3.3 | Effects of using different in silico mate pairs on genome assemblies of T. bimaculatus
Assembling the genome of T. bimaculatus , using only the paired-end reads yielded a NGA50 and a complete BUSCO number of 4.7 kb and 1,626, respectively, (Table 2). The original in silicomethod, as well as the optimized in silico method, improved the genome assembly of T. bimaculatus , significantly. Compared to the original in silico method (using one reference from the same genus, ‘rub’: T. rubripes or ‘fla’: T. flavidus ), the optimized in silico method (using two reference from the same genus, ‘rub’ and ‘fla’) increased the NGA50 (rub*: 140.2 Kb; fla*: 131.4 Kb vs. rub-fla**: 183.8 Kb) and reduced misassemblies markedly (rub*:5,143; fla*: 5,148 vs. rub-fla**: 4,188) with comparable number of complete BUSCOs (rub*:2,358; fla*: 2,366 vs. rub-fla**: 2,367).

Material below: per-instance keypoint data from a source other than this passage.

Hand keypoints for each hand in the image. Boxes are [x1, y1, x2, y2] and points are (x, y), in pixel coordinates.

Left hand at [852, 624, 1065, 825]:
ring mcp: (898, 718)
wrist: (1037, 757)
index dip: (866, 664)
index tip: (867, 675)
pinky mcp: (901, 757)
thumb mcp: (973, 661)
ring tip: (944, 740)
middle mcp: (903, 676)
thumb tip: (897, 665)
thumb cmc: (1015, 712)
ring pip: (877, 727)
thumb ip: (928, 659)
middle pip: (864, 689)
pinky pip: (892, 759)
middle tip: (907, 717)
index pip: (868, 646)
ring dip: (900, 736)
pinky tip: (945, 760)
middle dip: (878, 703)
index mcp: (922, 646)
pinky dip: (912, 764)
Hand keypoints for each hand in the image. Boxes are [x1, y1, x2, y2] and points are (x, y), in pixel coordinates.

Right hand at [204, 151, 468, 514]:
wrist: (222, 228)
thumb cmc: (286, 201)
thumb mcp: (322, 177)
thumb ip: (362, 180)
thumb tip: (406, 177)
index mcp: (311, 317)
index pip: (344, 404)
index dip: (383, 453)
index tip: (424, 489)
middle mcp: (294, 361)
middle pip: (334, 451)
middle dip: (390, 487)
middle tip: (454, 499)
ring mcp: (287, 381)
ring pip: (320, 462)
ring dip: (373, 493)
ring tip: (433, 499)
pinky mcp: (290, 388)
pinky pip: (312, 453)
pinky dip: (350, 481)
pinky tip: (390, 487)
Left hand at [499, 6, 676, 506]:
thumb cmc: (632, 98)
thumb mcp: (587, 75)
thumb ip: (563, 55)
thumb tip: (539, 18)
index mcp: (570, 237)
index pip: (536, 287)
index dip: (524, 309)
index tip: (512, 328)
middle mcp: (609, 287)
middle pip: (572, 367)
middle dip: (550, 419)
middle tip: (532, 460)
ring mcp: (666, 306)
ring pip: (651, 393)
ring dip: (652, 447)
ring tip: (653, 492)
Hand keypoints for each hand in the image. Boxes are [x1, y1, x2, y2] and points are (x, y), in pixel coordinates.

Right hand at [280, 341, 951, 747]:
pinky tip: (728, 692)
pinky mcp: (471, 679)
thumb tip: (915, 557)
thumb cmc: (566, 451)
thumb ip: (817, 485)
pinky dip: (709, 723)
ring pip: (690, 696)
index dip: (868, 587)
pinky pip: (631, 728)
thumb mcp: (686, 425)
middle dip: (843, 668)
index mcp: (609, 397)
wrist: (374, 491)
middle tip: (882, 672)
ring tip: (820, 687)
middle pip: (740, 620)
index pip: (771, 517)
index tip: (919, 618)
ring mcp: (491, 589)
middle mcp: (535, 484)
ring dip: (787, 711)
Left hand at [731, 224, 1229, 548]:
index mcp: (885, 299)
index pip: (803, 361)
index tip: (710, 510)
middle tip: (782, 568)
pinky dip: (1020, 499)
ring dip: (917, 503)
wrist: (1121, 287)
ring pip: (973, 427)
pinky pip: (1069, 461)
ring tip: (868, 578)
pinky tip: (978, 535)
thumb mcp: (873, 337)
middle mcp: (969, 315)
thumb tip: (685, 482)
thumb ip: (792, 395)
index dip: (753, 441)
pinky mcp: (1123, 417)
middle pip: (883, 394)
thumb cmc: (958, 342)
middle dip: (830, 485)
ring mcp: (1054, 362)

Compared to the original in silico method, the optimized in silico method which generated conserved mate pairs using more than two reference genomes (3 references: two from the same genus, ‘rub’, ‘fla’ and one from the same order, ‘nig’; 4 references: using two reference from the same genus, ‘rub’ , ‘fla’, one reference from the same family, ‘nig’, and one reference from the same order, ‘mol’) drastically reduced misassemblies (rub*: 5,143; fla*: 5,148, nig*: 5,843, mol*: 4,132 vs. rub-fla-nig**: 2,159, rub-fla-nig-mol*: 1,796), but failed to increase either the NGA50 (rub*: 140.2 Kb; fla*: 131.4 Kb, nig*: 7.2 Kb, mol*: 4.7 Kb vs. rub-fla-nig**: 7.5Kb, rub-fla-nig-mol*: 4.6 Kb) or the number of complete BUSCOs (rub*:2,358; fla*:2,366, nig*:1,772, mol*:1,625 vs. rub-fla-nig**: 1,842, rub-fla-nig-mol**: 1,671).
We compared the mate pairs generated using one reference genome (T. rubripes ) with the conserved mate pairs generated using two reference genomes (T. rubripes and T. flavidus ). We found that the extra mate pairs generated using one reference were mostly inverted on the target genome (60.03% to 66.62%), while the remaining mate pairs either had length deviation on the target genome or were mapped to different scaffolds of the target genome (Table S12).